What got me more than anything though about Iain’s new-old view on reviewing is the lack of generosity in terms of our wider book world.

In this context, it is a matter of focusing on reviewing platforms (not what publishers, booksellers, authors and readers are trying to achieve to keep things thriving). Against all odds some places are working hard to showcase NZ books.The first and most important aim is to bring books to our attention as readers. I am lucky in that most publishers send me NZ poetry books. How on earth would I know what was going on otherwise? Where does poetry get widespread attention?

I applaud those places that are refusing to sever the cord between reader and NZ books: The Listener (Three cheers), North & South (three cheers!), Metro (not doing what it used to do sadly, but still a tad), The Spin Off (yes!), NZ Books (three cheers), Landfall, Landfall-on-line (again thank you!).
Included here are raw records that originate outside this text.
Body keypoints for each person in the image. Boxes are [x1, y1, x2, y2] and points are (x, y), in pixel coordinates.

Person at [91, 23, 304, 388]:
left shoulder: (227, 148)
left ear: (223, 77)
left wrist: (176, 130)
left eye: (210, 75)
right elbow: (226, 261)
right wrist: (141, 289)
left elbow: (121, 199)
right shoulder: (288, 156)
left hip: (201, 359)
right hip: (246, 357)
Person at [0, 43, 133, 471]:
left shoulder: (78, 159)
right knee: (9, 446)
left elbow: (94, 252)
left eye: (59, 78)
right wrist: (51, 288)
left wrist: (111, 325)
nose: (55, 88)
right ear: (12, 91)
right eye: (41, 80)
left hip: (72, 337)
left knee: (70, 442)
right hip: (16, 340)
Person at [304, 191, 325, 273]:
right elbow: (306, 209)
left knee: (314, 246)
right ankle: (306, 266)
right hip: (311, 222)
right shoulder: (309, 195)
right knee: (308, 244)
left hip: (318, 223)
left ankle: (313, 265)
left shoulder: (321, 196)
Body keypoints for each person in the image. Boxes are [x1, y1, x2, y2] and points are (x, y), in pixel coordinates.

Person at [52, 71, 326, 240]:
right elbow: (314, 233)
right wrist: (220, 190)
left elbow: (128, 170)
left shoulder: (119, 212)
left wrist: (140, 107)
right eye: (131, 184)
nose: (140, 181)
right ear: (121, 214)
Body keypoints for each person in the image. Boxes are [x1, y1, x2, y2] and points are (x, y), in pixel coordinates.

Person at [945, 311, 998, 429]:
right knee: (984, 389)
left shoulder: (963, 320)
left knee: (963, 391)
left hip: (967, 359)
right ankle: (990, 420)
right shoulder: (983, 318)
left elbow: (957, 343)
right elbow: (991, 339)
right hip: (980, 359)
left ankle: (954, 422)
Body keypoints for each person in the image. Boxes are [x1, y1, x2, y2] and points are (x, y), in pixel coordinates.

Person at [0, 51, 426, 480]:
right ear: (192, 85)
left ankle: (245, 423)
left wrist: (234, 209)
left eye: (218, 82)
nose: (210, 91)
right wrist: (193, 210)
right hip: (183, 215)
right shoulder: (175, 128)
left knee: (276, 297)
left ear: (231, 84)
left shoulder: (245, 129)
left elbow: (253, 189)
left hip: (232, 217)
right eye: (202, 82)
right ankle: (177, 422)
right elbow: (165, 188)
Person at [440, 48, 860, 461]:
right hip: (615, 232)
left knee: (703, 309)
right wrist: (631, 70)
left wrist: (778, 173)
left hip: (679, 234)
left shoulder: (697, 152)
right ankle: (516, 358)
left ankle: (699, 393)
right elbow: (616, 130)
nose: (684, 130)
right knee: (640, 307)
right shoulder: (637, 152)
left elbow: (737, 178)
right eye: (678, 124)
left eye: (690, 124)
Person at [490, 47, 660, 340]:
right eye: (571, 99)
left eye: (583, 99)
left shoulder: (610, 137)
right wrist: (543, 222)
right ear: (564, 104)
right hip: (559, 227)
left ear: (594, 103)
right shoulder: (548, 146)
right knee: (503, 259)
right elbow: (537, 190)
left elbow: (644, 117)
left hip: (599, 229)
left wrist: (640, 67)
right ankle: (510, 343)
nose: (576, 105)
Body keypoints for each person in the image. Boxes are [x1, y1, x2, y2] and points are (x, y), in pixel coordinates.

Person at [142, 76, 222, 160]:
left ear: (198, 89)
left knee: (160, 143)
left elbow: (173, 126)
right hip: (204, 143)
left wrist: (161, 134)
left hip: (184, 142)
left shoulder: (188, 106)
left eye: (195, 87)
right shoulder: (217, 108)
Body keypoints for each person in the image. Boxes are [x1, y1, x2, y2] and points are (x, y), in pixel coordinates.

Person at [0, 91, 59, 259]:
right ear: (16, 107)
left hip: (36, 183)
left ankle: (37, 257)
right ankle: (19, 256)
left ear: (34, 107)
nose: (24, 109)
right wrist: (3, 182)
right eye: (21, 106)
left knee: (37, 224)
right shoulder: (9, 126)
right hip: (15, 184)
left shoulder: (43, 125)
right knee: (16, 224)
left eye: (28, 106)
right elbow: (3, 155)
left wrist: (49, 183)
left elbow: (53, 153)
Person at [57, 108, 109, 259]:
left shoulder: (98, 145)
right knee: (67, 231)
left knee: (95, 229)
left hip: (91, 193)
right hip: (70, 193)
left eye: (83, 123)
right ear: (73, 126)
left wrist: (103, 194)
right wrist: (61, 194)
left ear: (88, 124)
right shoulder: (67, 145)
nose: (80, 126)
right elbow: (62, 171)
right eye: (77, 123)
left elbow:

I have just agreed to review books for Fairfax  because it will include NZ books (and poetry). Other blogs and websites.

The second aim is to generate avenues into a book for a reader to pursue. To connect book to reader.

The third aim is to foster ideas and debate. Here criticism flourishes. A drive on this blog to explore what poetry is capable of doing.

Finally, my personal aim is to contribute to a vibrant NZ poetry landscape. To find ways to connect poetry, poets and readers. To celebrate what we do here. To be prepared to challenge writing that erodes rather than augments our relations within the world of books. To challenge views that exhibit sexism, racism, classism, regionalism and so on.

To use this blog to be an ambassador for NZ poetry no matter the risks.